• _JOB_
Return, unchanged, the part of the blog post about the decorated seed tub that opens with the words containing "A Blue Peter" and closes with "to start with.".
── TEXT EXTRACT ──
Friday, 27 January 2012

A Blue Peter project

After the crisis of the soggy seeds, I felt the need for a more waterproof container than an old shoe box for my seeds. The gloop we used to cover the mould in the spare room came in a a sturdy plastic tub that would do nicely, but I don't really want Polyfiller cover-all or whatever it was written all over my seed pot.

I got myself a heap of gardening magazines (received free over the last year), a tub of PVA glue, which I always think of as primary school glue (bought for sticking down flotex flooring), scissors and a paintbrush, and spent a happy evening doing this:


Decorated tub for storing seeds

I finished it with another coat of glue, for waterproofing. That made the paper a bit wrinkly, but it's not obvious, and the finished object is still a lot prettier than it was to start with.

I nearly called this post Useless Beauty, pinching Susie's blog title, because I think this is the first project I've done which makes absolutely no difference to the functionality of what I'm working on. The tub would have worked just fine as it was (once I'd cleaned it), but it's much nicer now it's decorated. I think I have room for a little useless beauty in my life.
───
── DATASET CONTENT ──
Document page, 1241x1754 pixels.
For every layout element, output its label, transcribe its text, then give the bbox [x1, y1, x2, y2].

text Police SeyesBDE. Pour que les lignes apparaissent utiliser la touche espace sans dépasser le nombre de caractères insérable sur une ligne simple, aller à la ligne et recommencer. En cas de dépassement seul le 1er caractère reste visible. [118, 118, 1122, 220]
───
• _WORKED ANSWER_
A Blue Peter project

After the crisis of the soggy seeds, I felt the need for a more waterproof container than an old shoe box for my seeds. The gloop we used to cover the mould in the spare room came in a a sturdy plastic tub that would do nicely, but I don't really want Polyfiller cover-all or whatever it was written all over my seed pot.

I got myself a heap of gardening magazines (received free over the last year), a tub of PVA glue, which I always think of as primary school glue (bought for sticking down flotex flooring), scissors and a paintbrush, and spent a happy evening doing this:


Decorated tub for storing seeds

I finished it with another coat of glue, for waterproofing. That made the paper a bit wrinkly, but it's not obvious, and the finished object is still a lot prettier than it was to start with.